#### RECORDS FOR THE EXERCISE
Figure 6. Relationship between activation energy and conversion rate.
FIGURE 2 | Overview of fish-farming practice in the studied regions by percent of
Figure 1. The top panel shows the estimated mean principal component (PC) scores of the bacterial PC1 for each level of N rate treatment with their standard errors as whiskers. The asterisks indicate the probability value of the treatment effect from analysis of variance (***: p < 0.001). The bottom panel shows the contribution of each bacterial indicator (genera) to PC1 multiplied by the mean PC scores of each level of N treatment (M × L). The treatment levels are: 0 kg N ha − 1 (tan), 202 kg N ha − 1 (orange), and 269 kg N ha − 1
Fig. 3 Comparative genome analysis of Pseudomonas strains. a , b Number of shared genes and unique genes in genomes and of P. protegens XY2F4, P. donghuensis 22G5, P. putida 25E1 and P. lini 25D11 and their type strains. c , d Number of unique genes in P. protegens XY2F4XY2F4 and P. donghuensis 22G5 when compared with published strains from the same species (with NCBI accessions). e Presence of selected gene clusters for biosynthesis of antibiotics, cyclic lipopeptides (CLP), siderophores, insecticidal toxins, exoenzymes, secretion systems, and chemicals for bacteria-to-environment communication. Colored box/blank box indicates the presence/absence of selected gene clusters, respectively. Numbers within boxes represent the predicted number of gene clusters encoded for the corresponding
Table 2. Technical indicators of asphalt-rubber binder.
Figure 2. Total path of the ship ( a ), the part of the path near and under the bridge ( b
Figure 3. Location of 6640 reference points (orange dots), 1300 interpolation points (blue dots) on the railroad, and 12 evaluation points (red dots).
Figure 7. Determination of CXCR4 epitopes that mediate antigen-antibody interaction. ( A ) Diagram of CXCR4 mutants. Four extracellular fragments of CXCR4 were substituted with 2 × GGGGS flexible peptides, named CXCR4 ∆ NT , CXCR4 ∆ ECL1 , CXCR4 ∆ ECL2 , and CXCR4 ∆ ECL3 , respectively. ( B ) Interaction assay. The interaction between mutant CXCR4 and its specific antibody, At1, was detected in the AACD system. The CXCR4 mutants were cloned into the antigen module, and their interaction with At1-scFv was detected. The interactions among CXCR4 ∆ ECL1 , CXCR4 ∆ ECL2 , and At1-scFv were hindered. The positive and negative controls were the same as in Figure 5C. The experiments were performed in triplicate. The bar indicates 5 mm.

#### EXERCISE OBJECTIVE
Reproduce, word for word, the line containing "Table 2. Technical" along with every later line of the listing, and leave out all earlier lines.

#### ANSWER TO THE PROBLEM
Table 2. Technical indicators of asphalt-rubber binder.
Figure 2. Total path of the ship ( a ), the part of the path near and under the bridge ( b
Figure 3. Location of 6640 reference points (orange dots), 1300 interpolation points (blue dots) on the railroad, and 12 evaluation points (red dots).
Figure 7. Determination of CXCR4 epitopes that mediate antigen-antibody interaction. ( A ) Diagram of CXCR4 mutants. Four extracellular fragments of CXCR4 were substituted with 2 × GGGGS flexible peptides, named CXCR4 ∆ NT , CXCR4 ∆ ECL1 , CXCR4 ∆ ECL2 , and CXCR4 ∆ ECL3 , respectively. ( B ) Interaction assay. The interaction between mutant CXCR4 and its specific antibody, At1, was detected in the AACD system. The CXCR4 mutants were cloned into the antigen module, and their interaction with At1-scFv was detected. The interactions among CXCR4 ∆ ECL1 , CXCR4 ∆ ECL2 , and At1-scFv were hindered. The positive and negative controls were the same as in Figure 5C. The experiments were performed in triplicate. The bar indicates 5 mm.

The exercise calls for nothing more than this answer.